Our Story…
Oh man, where do I start…
So, I’ve shot more than 350 weddings, and while I’d had long term relationships, that “always a photographer never a bride” joke was starting to lose its shine. I had just finished the world’s worst series of online dates (some guy tried to bite me on the arm in a wine bar and I threatened to punch him, which shocked him and would horrify my parents, that’s a whole other story) and I decided life as a single dog mom was actually perfect and I was done, thanks.
I had become real-life friends with one of my former couples, Christopher and Nicole, and they introduced me to their neighbor while I was trying to teach them how to garden. He was wearing a man tank. Anyway, they were in the process of home brewing with hopes of opening a brewery down the road, and we both wound up at a “be honest” beer tasting at their home. There’s actually a group photo of us together that night. Logan, the man-tank-wearing neighbor and now my husband, tried to give me the strong-but-silent-come-hither nod... and I decided to go home to my dog. (Side note: Christopher and Nicole do in fact have a brewery now, and they are also now my neighbors as well. We regularly joke about how different all our lives would be if they had booked another photographer for their wedding!)
Logan, however, circled back around and invited me to meet up with him one night after I finished shooting a wedding. I was obviously stone-cold sober, but Logan... was not. He figured I probably wouldn’t show; they were loose plans, I’d probably be tired and bail (very in character for me at that time).

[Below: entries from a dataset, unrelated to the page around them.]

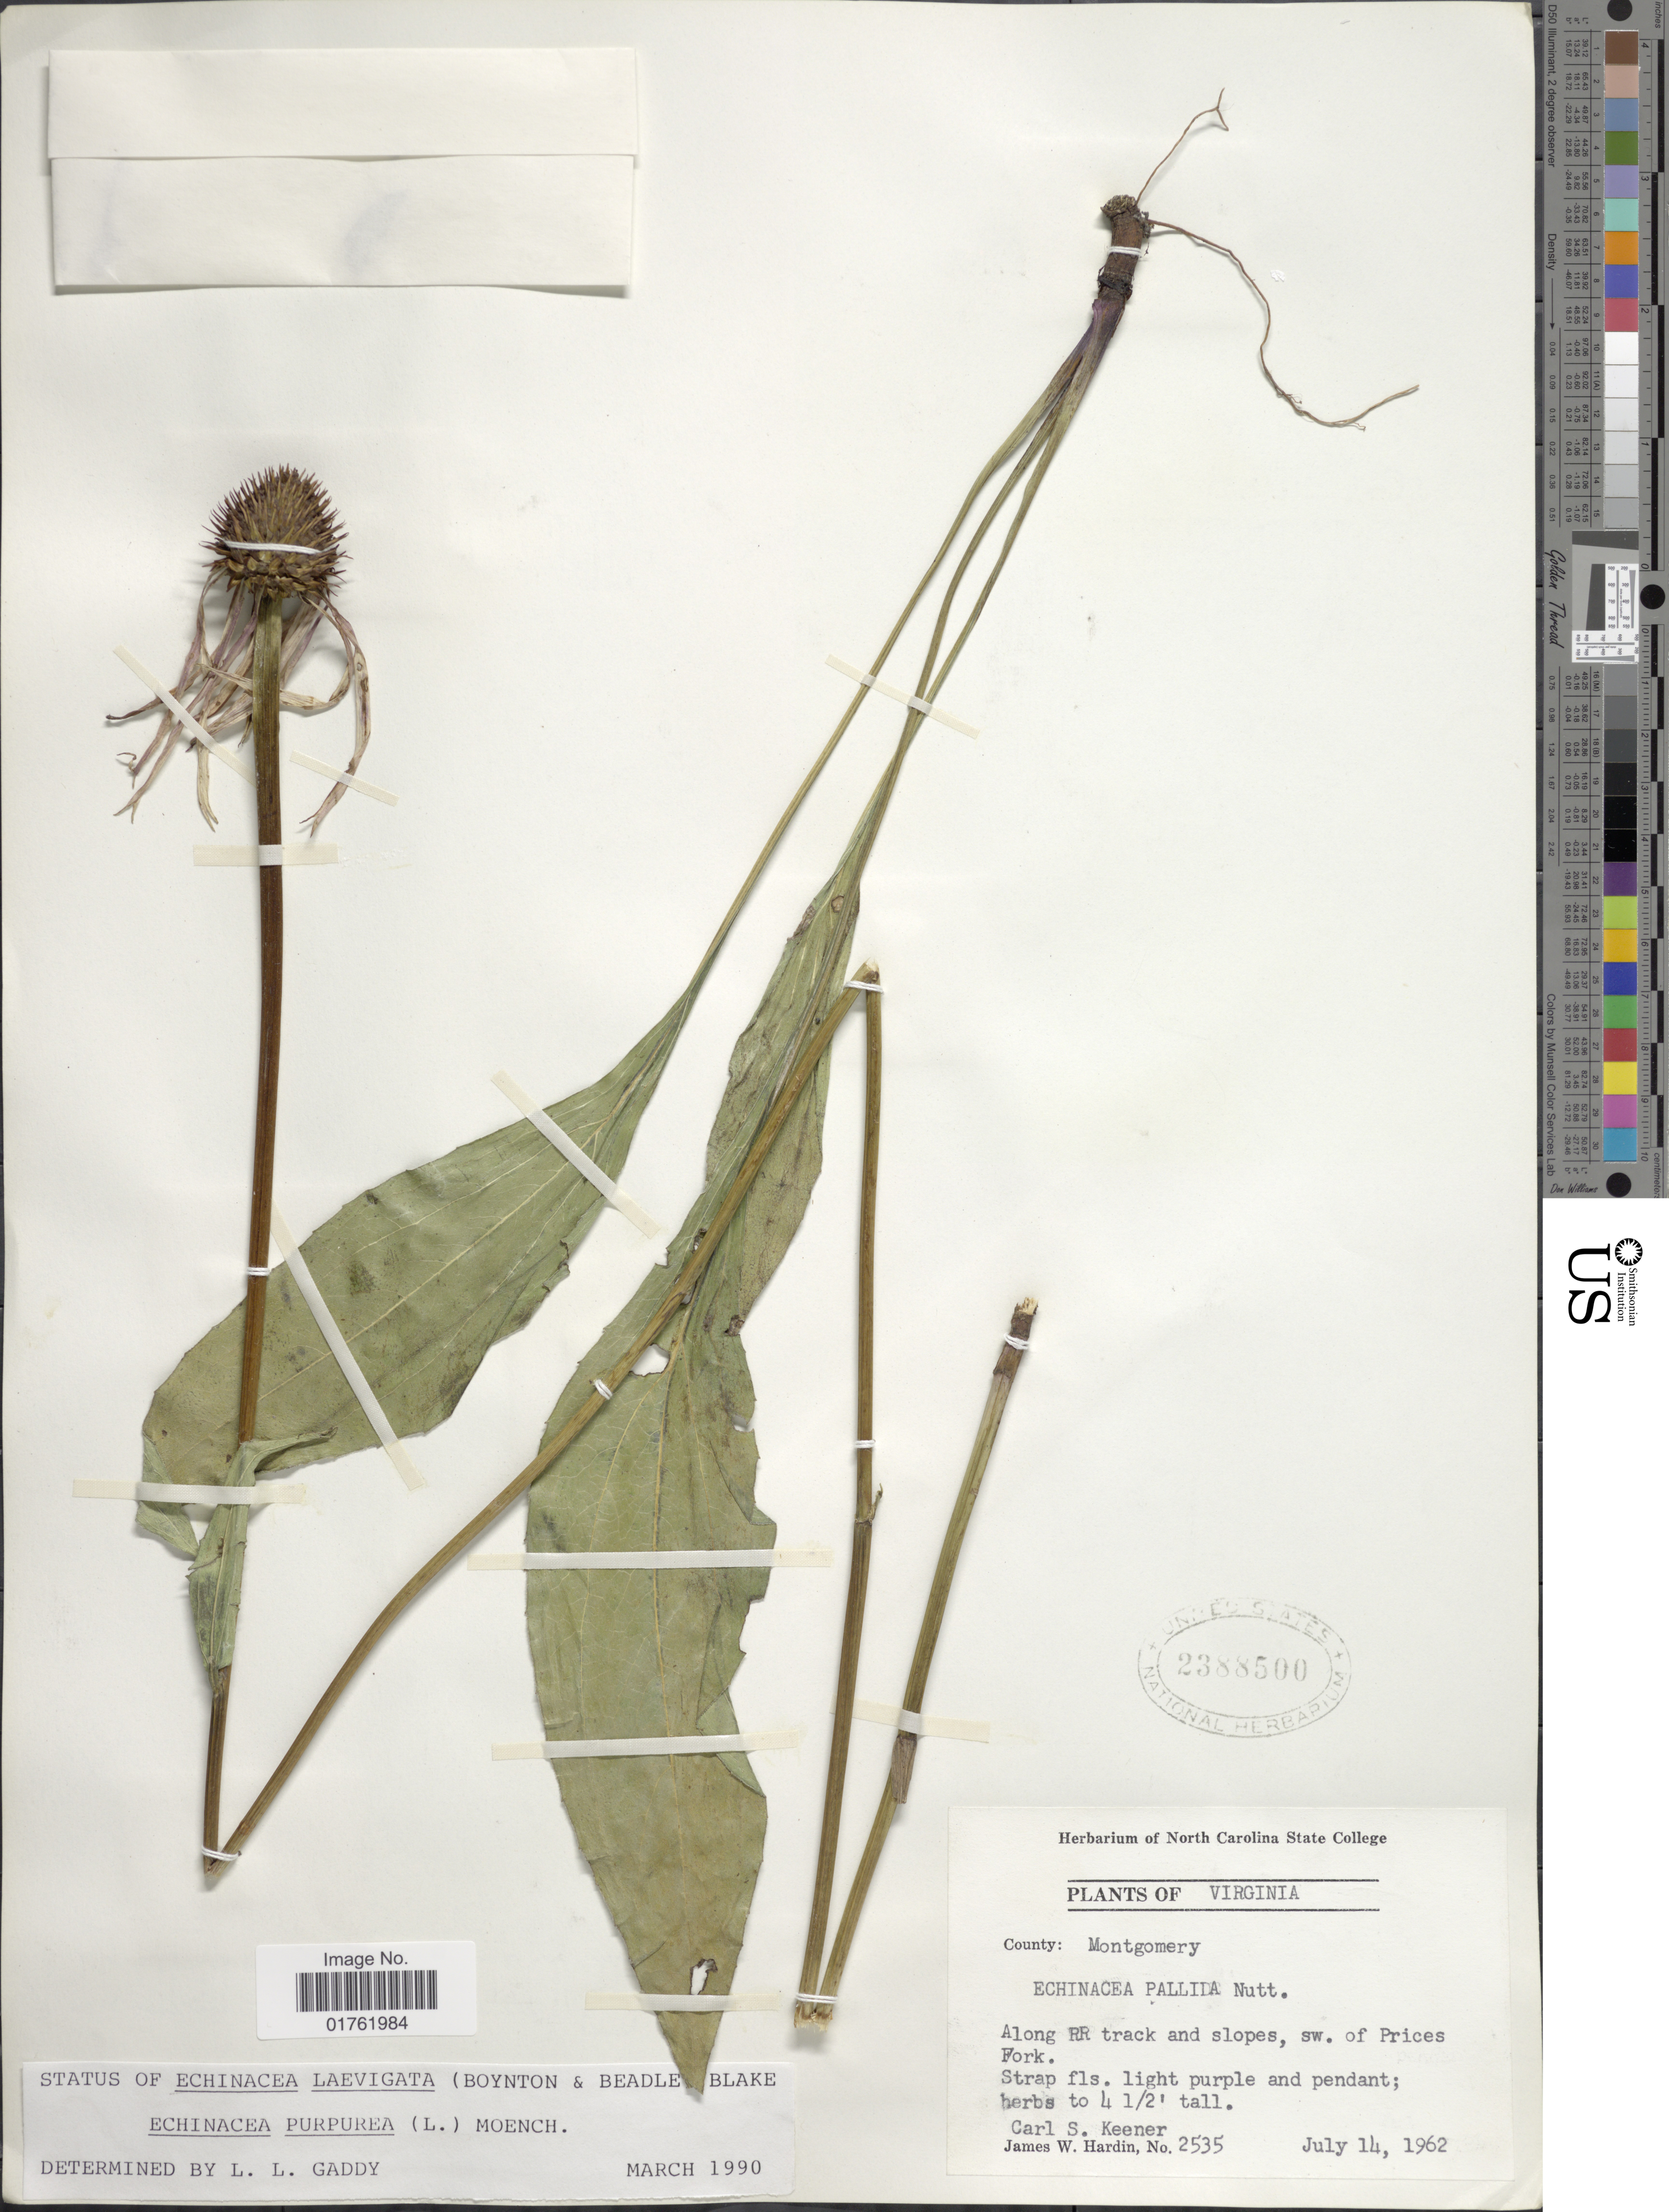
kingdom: Plantae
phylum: Tracheophyta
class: Magnoliopsida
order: Asterales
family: Asteraceae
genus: Echinacea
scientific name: Echinacea purpurea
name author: (L.) Moench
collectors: C. Keener & J. W. Hardin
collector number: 2535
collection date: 1962-07-14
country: United States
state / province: Virginia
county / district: Montgomery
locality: Along RR track and slopes, sw of Prices Fork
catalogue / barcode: US 2388500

I did show up, and he was several drinks deep, but we spent the whole night goofy dancing to an early 2000s cover band. It was silly and ridiculous; it was FUN. He kept pretending to be an Old West gunslinger; that’s his signature dance move, apparently.
I could tell you the rest was history, because that would just be so tidy and cute, but if I know one thing about love from my decade-plus documenting it, love is never a tidy one-liner.
The reality is that we just keep having a wonderful time together despite the ups and downs. We’ve said goodbye to my beloved family dog, been through two meniscus tears and one surgery, life drama, loss, a dog surgery, major career setbacks due to COVID-19, and now God-knows-how-many-days-of-quarantine together, but somehow we still end up having fun. We’ve cowered beneath screaming howler monkeys in Costa Rica, run from bears in the mountains, kissed under waterfalls (way more romantic in theory, you get water up your nose in reality), kayaked 11 miles to stay in what I swear was a haunted treehouse and 11 miles home, did an RV road trip through Tennessee, and most recently camped in our own backyard during the pandemic. If you can quarantine with someone for that many days straight and you still want to marry them, you are probably with the right person. Best/worst premarital trial ever.
The moment that, for me, sums up this man-tank-wearing-Star-Wars-obsessed prince of a man is this: It was August in Charleston. It was so hot, you were in a full-body sweat the moment you stepped out of the shower. And then, my HVAC unit bit the dust. It was 93 degrees INSIDE the house and no one was available to replace the HVAC for over a week. The dogs were miserable, I was miserable, we were all dehydrated, no one was sleeping. I had to work long days in the heat, only to come home to more heat. Heat rash was becoming a permanent thing. I burst into what I can only describe as ugly rage tears that probably made me look like a dying catfish, but Logan didn’t miss a beat. He hightailed it to Lowe’s and installed a window unit in the bedroom... and then he built me a fort using twine, clothespins, blankets, and Christmas lights. And for one full week, the two of us and our two dogs played fort - or igloo - in my bedroom while the world roasted outside. If that’s not a metaphor for love these days, I don’t know what is.
Here’s to a lifetime of turning lemons into limoncello, to blanket forts in your mid-30s, to camping in the backyard during the apocalypse, to carving out room for joy in an unpredictable world. It’s not perfect, it’s not always easy, but it sure is a lot of fun in between.